I cautiously boarded a Southwest Airlines flight from Austin to Phoenix last Thursday, two days after the horrific engine failure that took the life of Jennifer Riordan, a bank executive and mother of two. I quickly found myself a window seat like a normally do but this one was the second row, much closer to the front of the plane than I usually get. I guess more people were choosing aisle seats that week.
The story of the dramatic emergency landing by Navy veteran Tammi Jo Shults captured my attention and made me reflect on what it means to be a hero.
The news of the tragic event hit home for me since I have been flying on Southwest in window seats overlooking the engine numerous times this year. The details of how the plane was forced to make a harrowing and rapid descent after one of the engines exploded in midair was chilling to say the least.
Hero is a word that gets used a lot in the news today and is often associated with masculine acts of strength and bravery. Stereotypes and Google images bring up muscled men with capes.
Stereotypes Shattered in desert wars and at 30,000 feet
My experience and observations on the battlefield during the first Persian Gulf war were that the women Army officers and non-commissioned officers (NCOs) I served with in the US Amy were rocks- strong and solid leaders who were calm under pressure and seemingly less agitated than their male counterparts.
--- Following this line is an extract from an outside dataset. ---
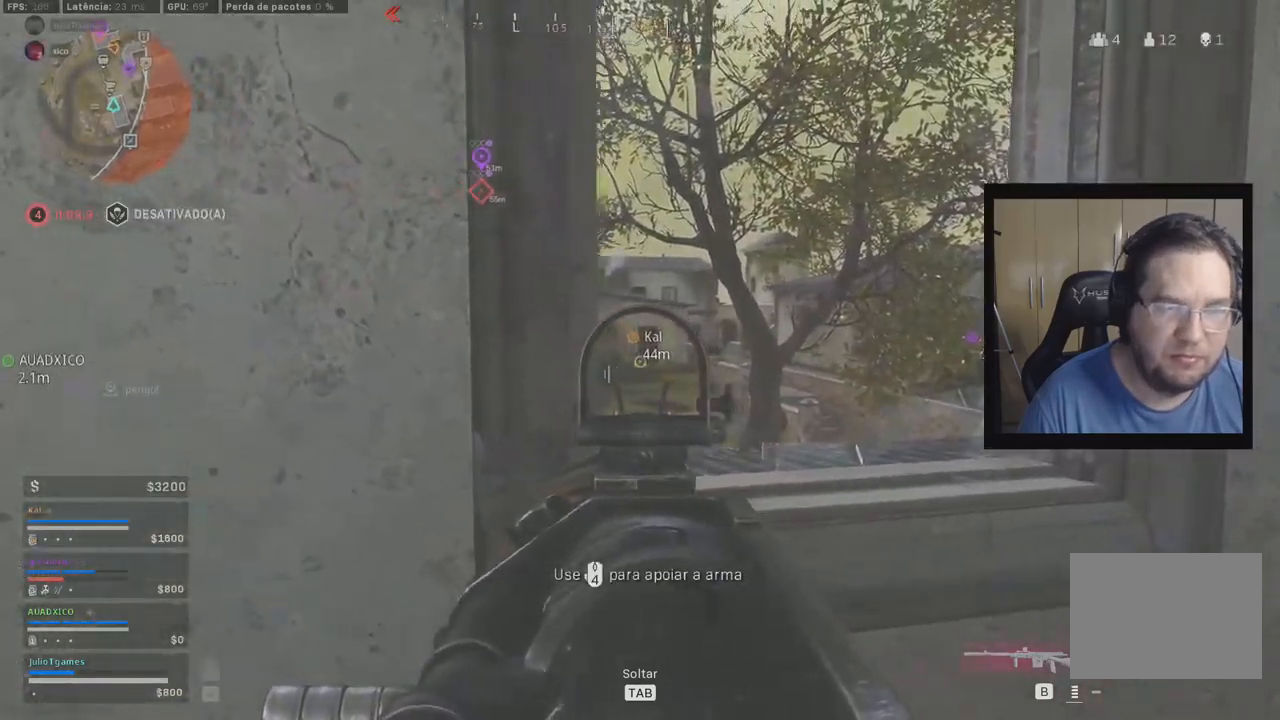
{"buttons": [], "right_stick": "center"}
Last week, I was most impressed by the calm and collected voice of Southwest Captain Tammi Jo in comparison to the stressed and strained vocals of the man communicating with her from Air Traffic Control. The former F-18 fighter pilot was composed, steady and in control of the situation. Her skill, professionalism and “nerves of steel” were recorded for everyone to hear and I loved it!
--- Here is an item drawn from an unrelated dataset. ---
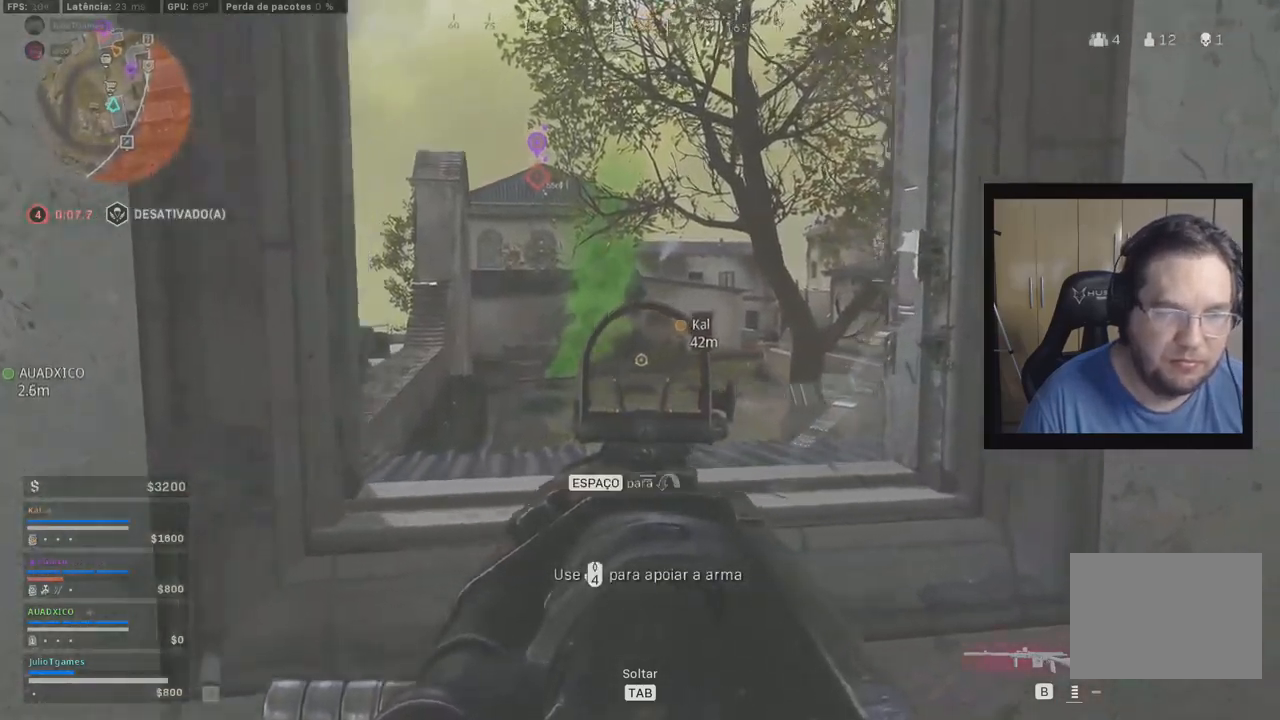
{"buttons": [], "right_stick": "center", "events": []}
And then there was Peggy Phillips, the confidence and self-assured Registered Nurse who performed over 20 minutes of CPR on the battered and severely injured Jennifer Riordan. There was no question, no hesitation- Peggy just launched into action doing what she was trained to do.
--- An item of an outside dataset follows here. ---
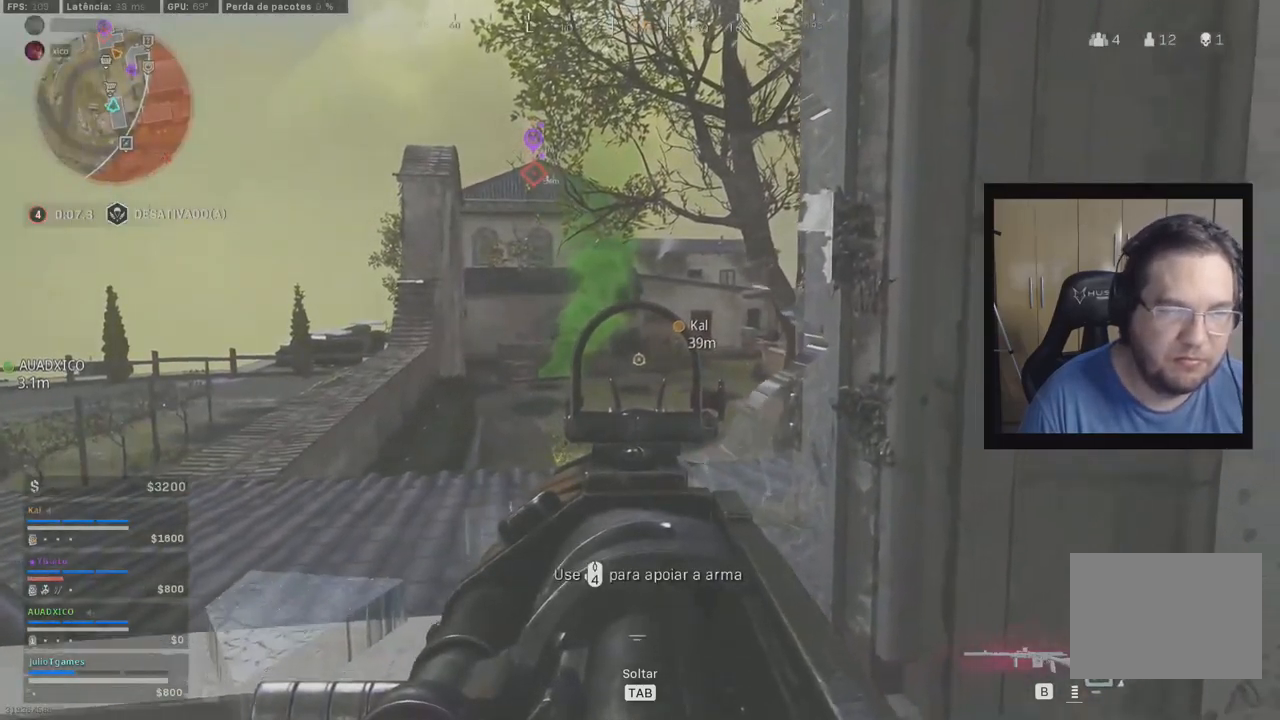
{"buttons": [], "right_stick": "center", "events": []}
When praised and called heroes these woman replied that they were “simply doing their jobs”. These women were doing what they were trained to do, performing at the high standard they set for themselves.
Yes, Tammi Jo and Peggy did their jobs that day with the strength and the skill of true professionals. True heroines who were calm and steady and refreshingly humble.
Imagine a world without heroes. I can’t because I know too many strong, capable women. Women who are Mothers and above all else love, support and nurture their children. Women who make sacrifices to give their families the best that they can.
The Mothers I know may not be piloting a plane in an emergency landing but day in and day out they work their asses off and make a positive difference in their kid’s lives. Just like my Mom did for me and my siblings.
Mothers are Heroes. Women like my Mom, Virginia; my sister, Barbara; my niece, Heather; my sisters-in-law, Shanon and Katie and my dear friends Andrea and Marie. They all have and continue to impress me.
They are the unsung heroines of the never-ending drama and psychological thriller we know as life.
These heroes may not wear capes but I can visualize a large “S” across each of their chests. They are more than Super, they are Supreme.
The Super Hero Mothers I know and had the great honor of being raised by may not have piloted an F-18 or a Boeing 737 but they are masterfully navigating, guiding and steering their families under enormous amounts of stress, pressure and sometimes chaos.
It is these women that I deeply respect. It is to these heroes that I salute.
I thank Tammi Jo Shults and Peggy Phillips for their skills and bravery last week on Southwest flight 1380 for they have rekindled in me the passion and motivation to appreciate and recognize all the calm, steady and strong heroes in our midst.